English Yew hedge plants (Taxus baccata) are known as the King of Hedging. With dark-green, conifer foliage that is easily trimmed and has a slow growth rate, this is an ideal hedging choice for shaping formal displays. Yew hedge plants create a dense, evergreen canvas, which works wonderfully as a privacy screen hedge or to reduce noise. Taxus baccata is one of the few native, evergreen hedging species.
A classic British conifer, Taxus baccata, or English Yew as it is more commonly known, creates an attractive, native screen that looks striking when trimmed into formal shapes or organic curves. The dark foliage of Yew hedging is scattered with fleshy red fruits in the autumn, which prove very popular with a variety of wildlife. Yew hedge plants work equally as well planted for aesthetic purposes in a garden, or used for landscape hedging, due to the traditional appearance and tough nature of these hedge plants.

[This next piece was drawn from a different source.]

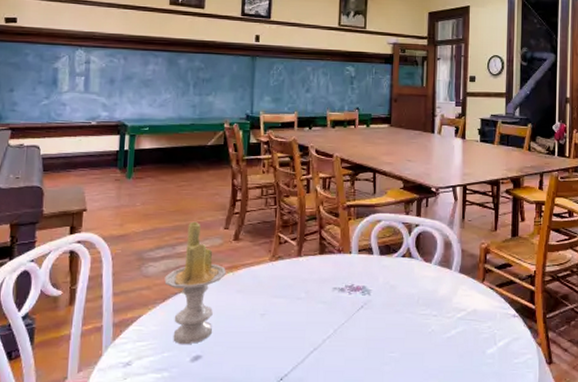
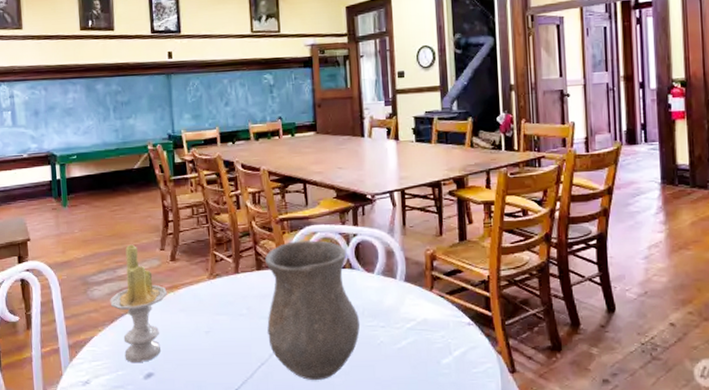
vase: none [323,228,413,367] -> present [264,240,360,380]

English Yew is perfect for creating very neat, formal hedging, as well as sweeping curves and unusual shapes, such as cloud pruning. Ideal if you’re looking for hedge plants for shaded sites, and a great option when faced with awkward positions, tolerant of any soil, except very wet conditions. Taxus baccata makes a fantastic privacy screen, blocking both noise and wind, whilst providing a striking, dark-green backdrop for colourful plants and shrubs in the garden.
Yew hedging looks brilliant when planted alone; however, plants such as Viburnum or Rose can provide a colourful, visual texture when interplanted with Yew, and can soften the sometimes harsh shape.
Yew hedging is renowned for being slow growing; however, it does actually maintain an average growth rate of 20-40cm a year, reaching a good height at 2m - 4m.
Yew (Taxus baccata) hedge plants require plenty of water in the first few years whilst establishing, however they cannot tolerate wet feet. Yew hedging is low maintenance with no regular pruning necessary, although it does take well to trimming when required. Take a look at our Hedging Care Advice page for further information.
All of the plants we supply are fresh and healthy speciemens, however being a living thing means that sometimes problems can occur. You'll see below a list of the issues which can affect Yew.
Phytophthora – A large genus of microscopic pathogens, often described as a fungus, and though they resemble a fungi they are distinctly separate. A disease associated with heavy and waterlogged soils, phytophthora will attack and kill the roots of taxus.
Symptoms – Above ground the foliage will turn a dark matt green or brown. These are symptoms indicative of poor water uptake, as the roots are progressively destroyed, and could be mistaken for drought or honey fungus.
Below ground smaller roots will have rotted away and larger roots will appear blackened and will be soft and easily broken. As this is a microscopic pathogen there will be no visible signs of its presence.
Natural Control – Improve the soil drainage with grit or land drains. Remove and destroy all infected plants and replace topsoil in immediate vicinity if practical to do so. Plant with less susceptible species, (see appendix II).
There is no effective chemical control for phytophthora in the soil.
Vine Weevil (larvae) (Otiorhynchus sulcatus) - Vine weevil is a beetle that attacks a wide range of plants, but it is the larvae that cause the most damage over autumn and winter when they feed on the plant roots.
Symptoms –The larvae are around 5-10 mm long, a creamy white colour with tan brown heads, they live in the soil and eat the fleshy young roots in autumn and winter. This can result in wilting and death of the plant.
Natural Control – To control the larvae use the microscopic nematode Steinernema kraussei which is available from garden centres. This tiny creature invades the body of the grub and kills it. For best results water into the soil in August or September when the soil temperature is still warm enough for the nematode to be effective (5-20ºC) and before the vine weevil grubs have grown large enough to cause serious damage.
Chemical Control – There are no chemical control methods available for application to the soil around plants, though a product containing acetamiprid is available for pot grown plants.
For specific information on the planting density of Yew hedging, please see the product table below. In the 'No. Per Metre' column, you will find our recommended plant density for each individual plant species and root type. You can find out more information about calculating planting density here.
Yew hedge plants are sold as: root balls, which are available to plant between autumn (usually October) and spring; bare roots, which can be planted from November through to late April/early May (depending on the season) and pot grown or cell grown plants, which are available to buy year-round.
Most of our Taxus baccata plants are grown in Britain by hedging professionals with huge amounts of horticultural know-how, though now and again it is necessary to source Yew from specialist nurseries abroad, where we make certain that the quality is of the very highest standards. At Best4hedging, we continuously strive to deliver the freshest plants of utmost quality, whilst maintaining competitive prices, to ensure you can buy Yew hedge plants with confidence from our nursery in Lancashire.